Using the entries below, show all lines with the string "wrist".

### [Dataset extract]

# # # #

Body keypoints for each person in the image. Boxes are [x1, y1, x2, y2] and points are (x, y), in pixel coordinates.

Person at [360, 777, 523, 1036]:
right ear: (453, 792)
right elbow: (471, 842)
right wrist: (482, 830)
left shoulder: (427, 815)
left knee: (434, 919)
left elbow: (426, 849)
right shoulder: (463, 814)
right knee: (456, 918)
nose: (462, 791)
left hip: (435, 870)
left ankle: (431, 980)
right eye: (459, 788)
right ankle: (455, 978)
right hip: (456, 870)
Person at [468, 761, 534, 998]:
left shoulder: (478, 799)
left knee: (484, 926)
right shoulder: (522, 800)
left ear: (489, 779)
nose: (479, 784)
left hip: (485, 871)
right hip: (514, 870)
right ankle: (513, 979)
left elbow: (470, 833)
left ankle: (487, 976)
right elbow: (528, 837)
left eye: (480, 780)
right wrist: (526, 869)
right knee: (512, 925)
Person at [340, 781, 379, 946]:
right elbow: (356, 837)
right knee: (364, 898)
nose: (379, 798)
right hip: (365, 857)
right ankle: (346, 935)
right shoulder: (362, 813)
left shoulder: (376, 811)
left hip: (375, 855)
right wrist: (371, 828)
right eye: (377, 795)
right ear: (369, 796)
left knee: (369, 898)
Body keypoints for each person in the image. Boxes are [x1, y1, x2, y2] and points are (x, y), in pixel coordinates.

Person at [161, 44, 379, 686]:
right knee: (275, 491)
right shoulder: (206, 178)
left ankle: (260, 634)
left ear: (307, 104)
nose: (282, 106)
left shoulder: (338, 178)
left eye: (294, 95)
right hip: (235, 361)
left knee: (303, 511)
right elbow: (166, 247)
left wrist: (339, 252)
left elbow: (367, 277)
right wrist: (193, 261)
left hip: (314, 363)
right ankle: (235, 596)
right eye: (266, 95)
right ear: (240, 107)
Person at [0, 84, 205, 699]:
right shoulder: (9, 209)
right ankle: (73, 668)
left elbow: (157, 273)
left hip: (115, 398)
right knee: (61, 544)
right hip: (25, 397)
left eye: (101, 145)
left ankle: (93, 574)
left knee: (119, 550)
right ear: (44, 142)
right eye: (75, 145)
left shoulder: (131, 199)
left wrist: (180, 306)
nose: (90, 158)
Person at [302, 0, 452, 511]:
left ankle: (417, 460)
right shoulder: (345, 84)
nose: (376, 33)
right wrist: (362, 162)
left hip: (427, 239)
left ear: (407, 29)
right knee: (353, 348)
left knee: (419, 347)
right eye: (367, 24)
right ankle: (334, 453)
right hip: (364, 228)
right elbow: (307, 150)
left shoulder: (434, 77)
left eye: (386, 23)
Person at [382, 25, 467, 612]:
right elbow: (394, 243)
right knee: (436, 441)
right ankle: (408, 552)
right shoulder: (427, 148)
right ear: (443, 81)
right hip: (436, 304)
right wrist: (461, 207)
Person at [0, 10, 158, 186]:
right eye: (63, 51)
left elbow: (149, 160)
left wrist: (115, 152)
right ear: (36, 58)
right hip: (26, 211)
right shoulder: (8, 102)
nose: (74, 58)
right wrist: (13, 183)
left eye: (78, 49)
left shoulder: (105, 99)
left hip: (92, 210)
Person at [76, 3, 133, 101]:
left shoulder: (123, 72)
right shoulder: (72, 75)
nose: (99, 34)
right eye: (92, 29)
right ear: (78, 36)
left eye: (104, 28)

# # # #

### [Solution for this problem]
right wrist: (482, 830)
right wrist: (526, 869)
right wrist: (371, 828)
left wrist: (339, 252)
right wrist: (193, 261)
left wrist: (180, 306)
right wrist: (362, 162)
right wrist: (461, 207)
left wrist: (115, 152)
right wrist: (13, 183)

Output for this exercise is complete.